China's two oil giants have announced measures to increase diesel supply to ease shortages in many parts of the country at the demand of government authorities, local media reported Thursday.
The National Development and Reform Commission (NDRC) talked with two state-owned oil companies last week, ordering them to beef up diesel distribution to areas in urgent need and with inadequate reserves, the Beijing News reported.
China Petrochemical Corporation (Sinopec Group) and China National Petroleum Corporation (CNPC), were told to guarantee supply for agricultural production during the autumn harvest season, the newspaper said.
Many regions in China have seen tight diesel supply since September as a result of rising seasonal demand.
The strain was worsened as refineries reduced output for fear of losses after the government announced price cuts on retail gasoline and diesel in early October in line with falling global crude oil prices.
Nearly half of China's private gas stations do not have guaranteed fuel supplies, according to a recent survey by the oil distribution commission of the China General Chamber of Commerce.
Currently, tight diesel supply mainly exists in the middle and lower reaches of the Yangtze River and other southern regions since the harvest in the north has finished, the newspaper quoted analysts as saying.
Sinopec Group and CNPC have ordered their oil refineries to run at full capacity and increase supplies for regions worst hit by the shortages, according to statements posted on the companies' websites last week.
Sinopec Group said it had sent 64,000 more tonnes of diesel to the provinces of Jiangsu, Zhejiang, Anhui, Hubei and Hunan recently and planned to increase oil processing this month.

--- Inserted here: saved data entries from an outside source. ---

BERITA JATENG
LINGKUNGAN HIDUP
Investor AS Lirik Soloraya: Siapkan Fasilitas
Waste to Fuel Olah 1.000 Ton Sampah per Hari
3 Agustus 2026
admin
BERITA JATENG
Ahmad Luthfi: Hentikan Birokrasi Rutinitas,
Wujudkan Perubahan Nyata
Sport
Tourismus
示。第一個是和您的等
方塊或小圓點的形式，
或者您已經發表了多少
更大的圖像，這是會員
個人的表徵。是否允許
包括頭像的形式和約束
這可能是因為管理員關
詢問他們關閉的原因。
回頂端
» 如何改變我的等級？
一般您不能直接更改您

Lin Boqiang, director of the China Center for Energy Economics Research of Xiamen University, said it is the two state-owned oil companies' social responsibility to ensure diesel supply, the Beijing News reported.
China's oil product prices are under government control and refiners have long complained about rigid oil product prices and volatile crude prices creating uncertainties for their businesses.
The government gives handsome subsidies to major refiners in compensation for their annual losses.
By the end of last year, China's annual oil refinery capacity stood at 560 million tonnes, of which Sinopec Group and CNPC accounted for 75 percent.